**HOW TO COMPLETE THIS TASK**
Return each record unchanged and drop the images.

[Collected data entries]
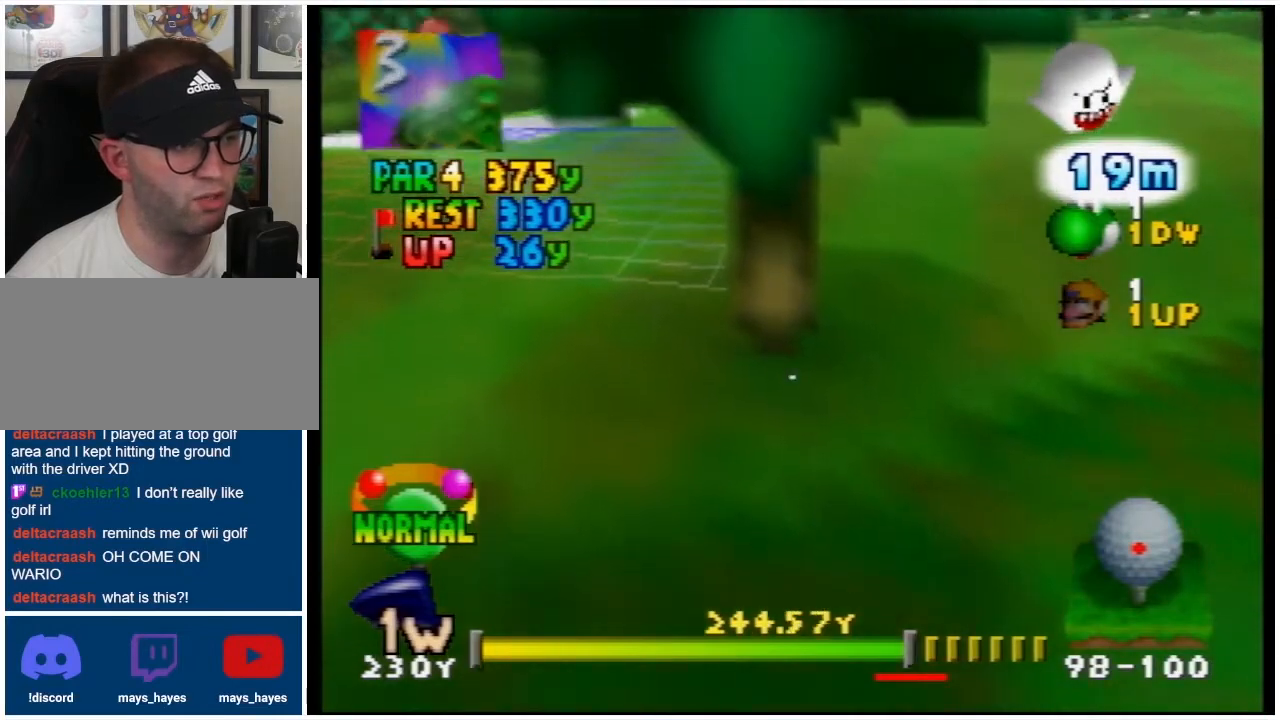
Gameplay with a controller (Nintendo layout); each line is a JSON object with the inputs held at the frame after it. "events" lists button and stick changes between this image and that frame as [ms after this image, input, new state], when the widget could be followed in between. Not read: L3 R3.
{"buttons": ["A"], "events": [[133, "A", "down"]]}
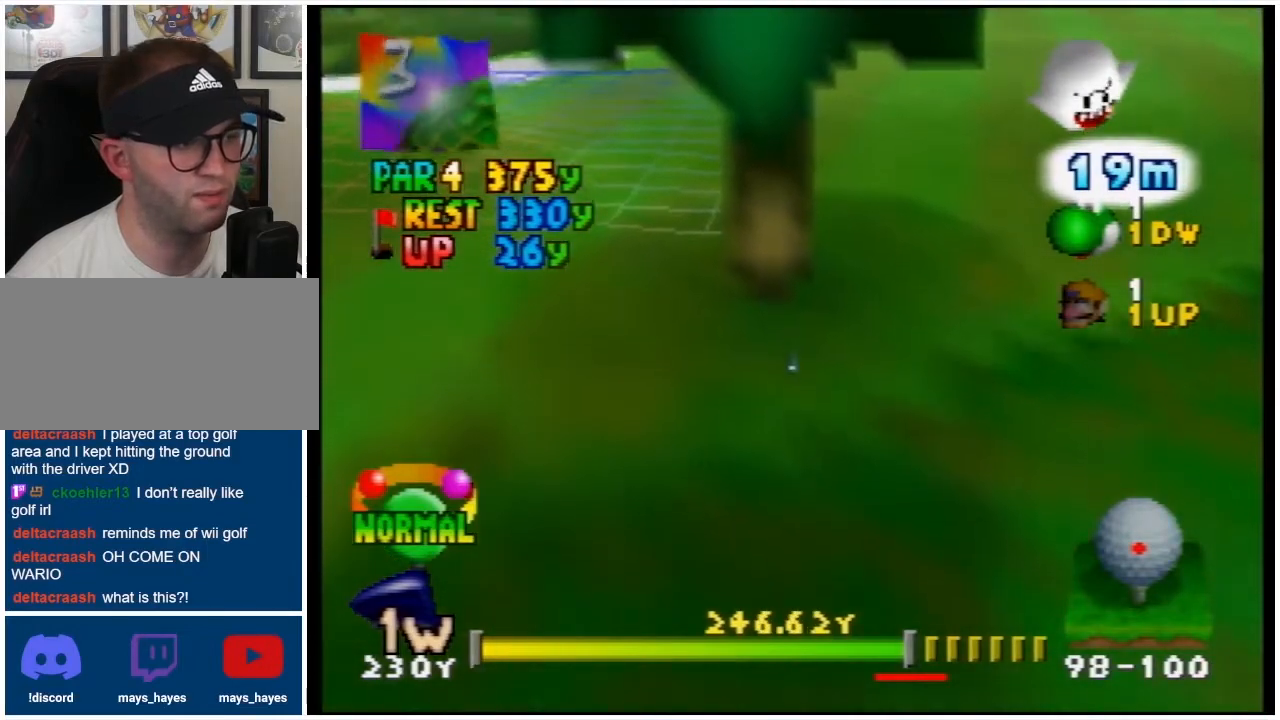
{"buttons": ["A"], "events": []}
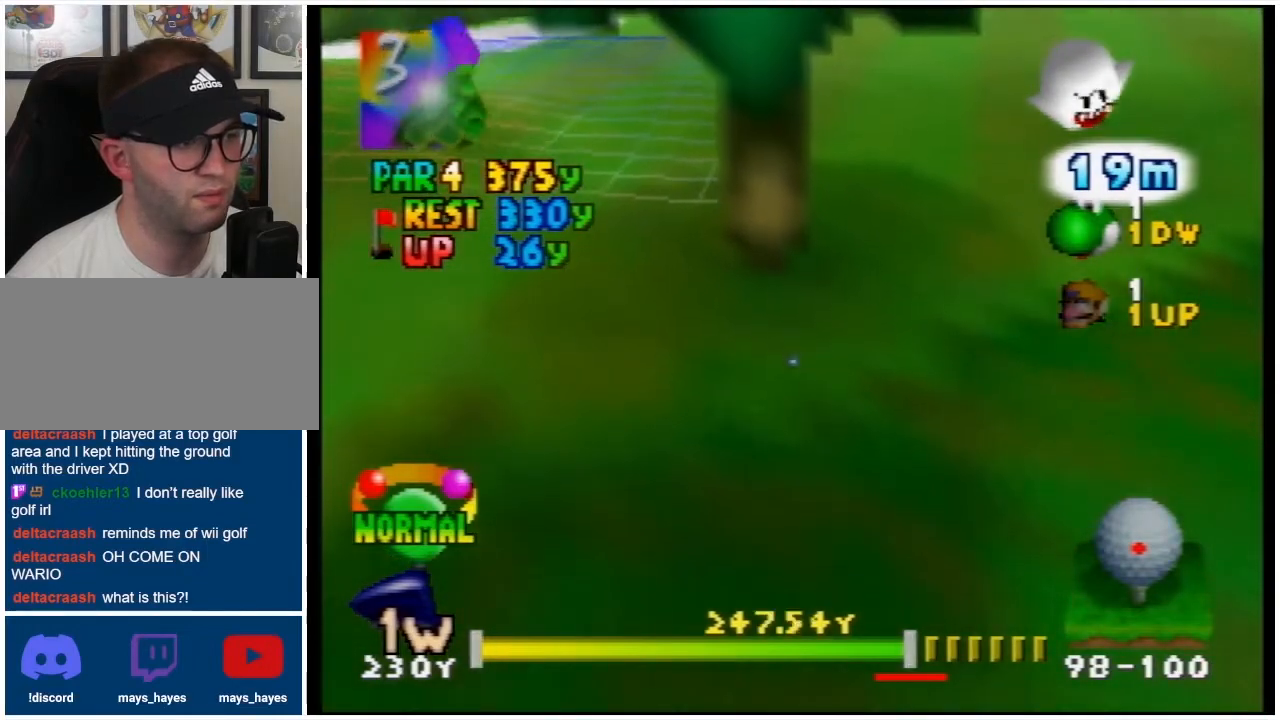
{"buttons": ["A"], "events": []}
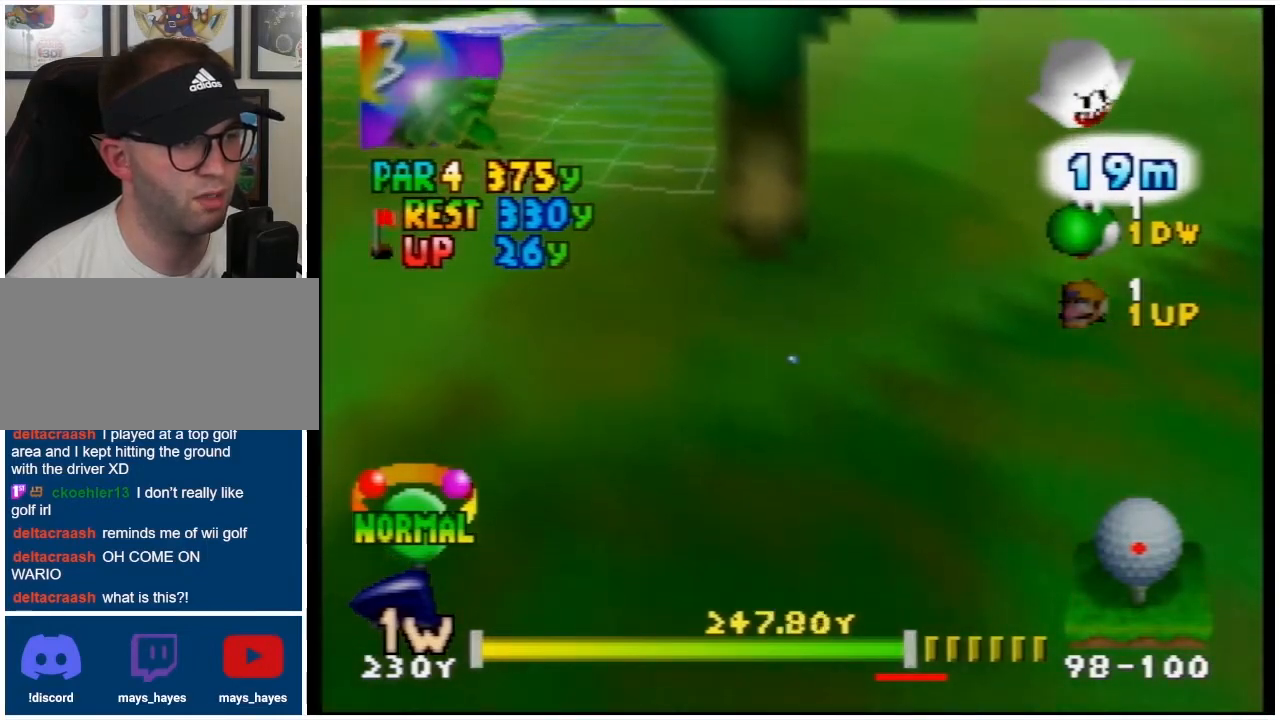
{"buttons": ["A"], "events": []}
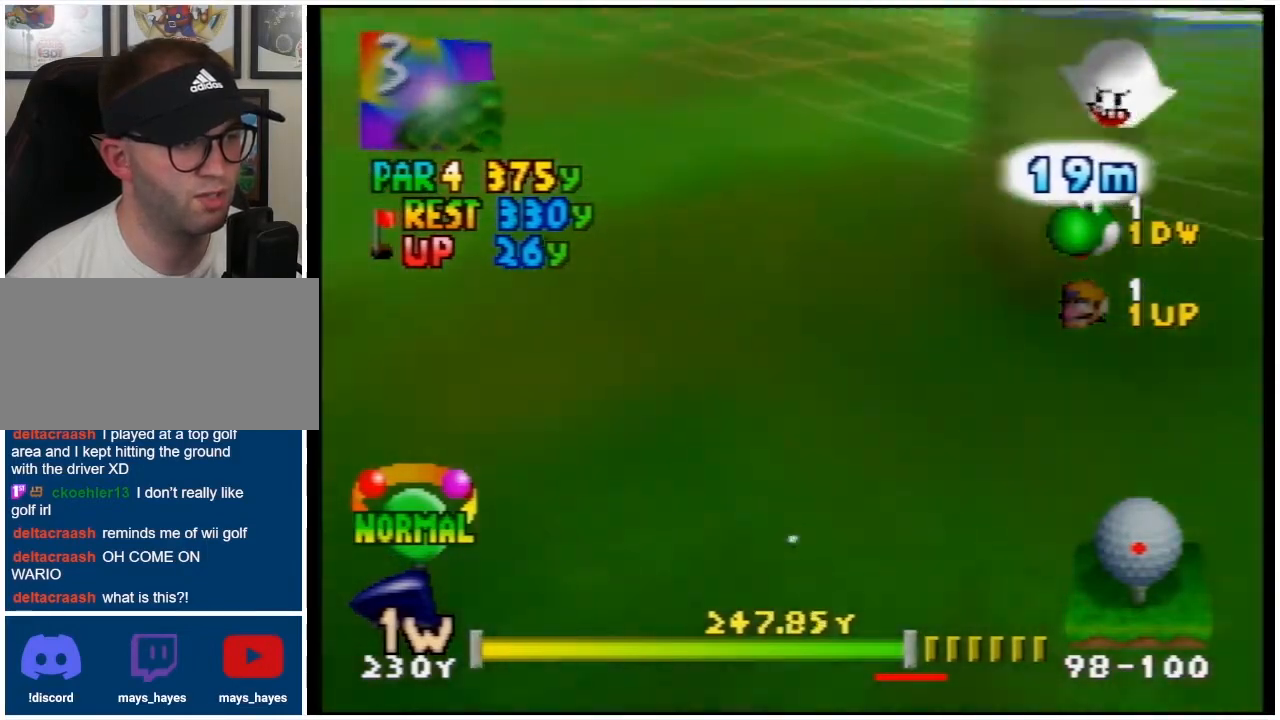
{"buttons": [], "events": [[300, "A", "up"]]}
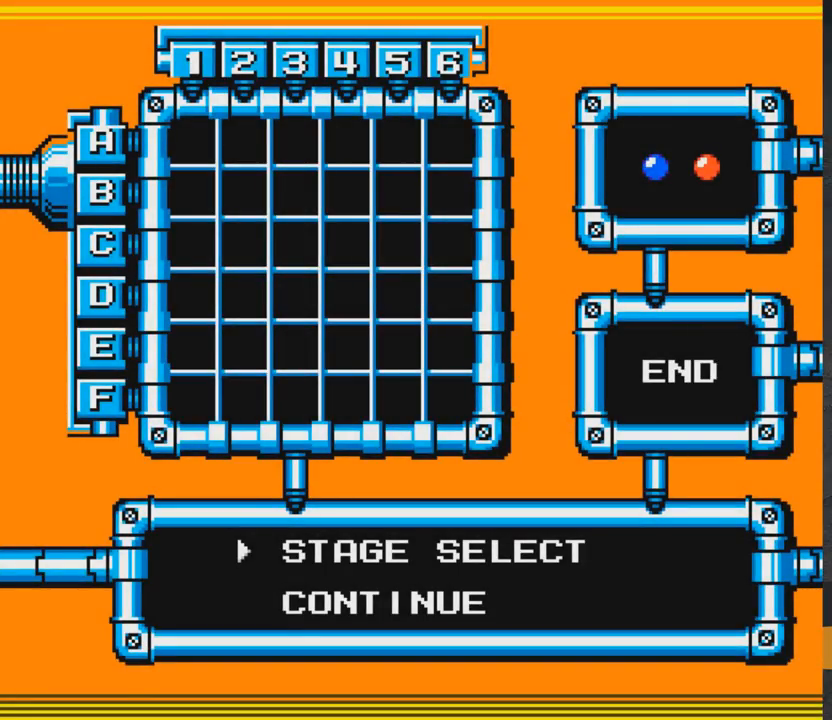
Gameplay with a controller (Xbox layout); each line is a JSON object with the inputs held at the frame after it. "events" lists button and stick changes between this image and that frame as [ms after this image, input, new state], when the widget could be followed in between. Not read: L2 R2 left_stick.
{"buttons": [], "right_stick": "center", "events": [[233, "DPAD_DOWN", "down"], [300, "DPAD_DOWN", "up"]]}
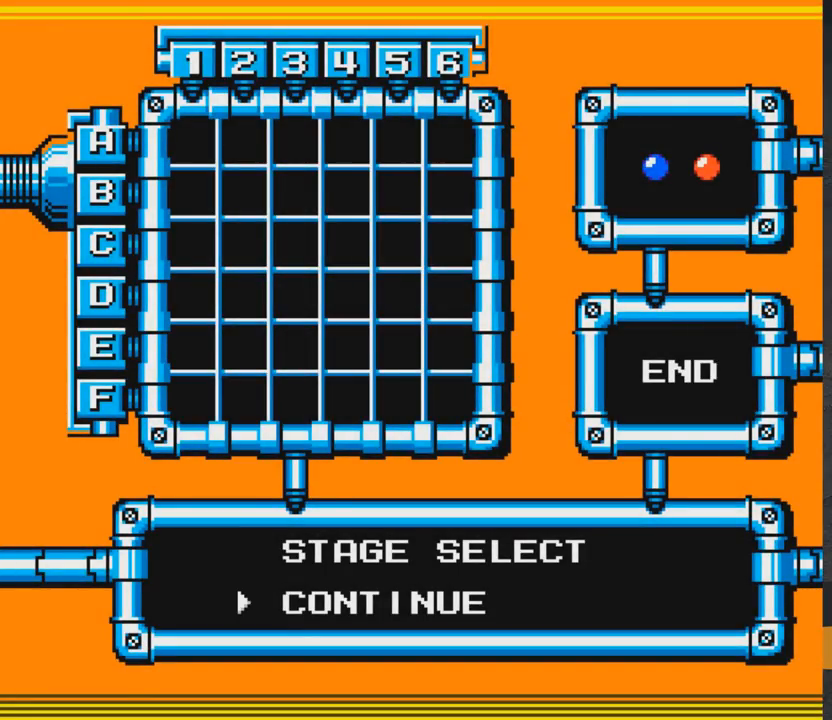
{"buttons": [], "right_stick": "center", "events": []}
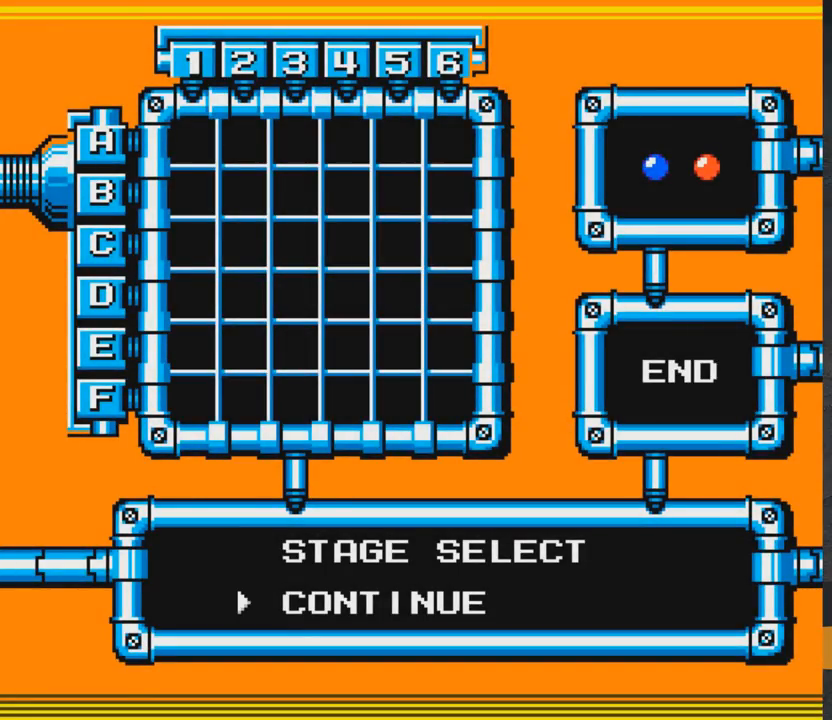
{"buttons": [], "right_stick": "center", "events": [[133, "START", "down"], [250, "START", "up"]]}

**ANSWER TO THIS TASK**
Gameplay with a controller (Nintendo layout); each line is a JSON object with the inputs held at the frame after it. "events" lists button and stick changes between this image and that frame as [ms after this image, input, new state], when the widget could be followed in between. Not read: L3 R3.
{"buttons": ["A"], "events": [[133, "A", "down"]]}
{"buttons": ["A"], "events": []}
{"buttons": ["A"], "events": []}
{"buttons": ["A"], "events": []}
{"buttons": [], "events": [[300, "A", "up"]]}
Gameplay with a controller (Xbox layout); each line is a JSON object with the inputs held at the frame after it. "events" lists button and stick changes between this image and that frame as [ms after this image, input, new state], when the widget could be followed in between. Not read: L2 R2 left_stick.
{"buttons": [], "right_stick": "center", "events": [[233, "DPAD_DOWN", "down"], [300, "DPAD_DOWN", "up"]]}
{"buttons": [], "right_stick": "center", "events": []}
{"buttons": [], "right_stick": "center", "events": [[133, "START", "down"], [250, "START", "up"]]}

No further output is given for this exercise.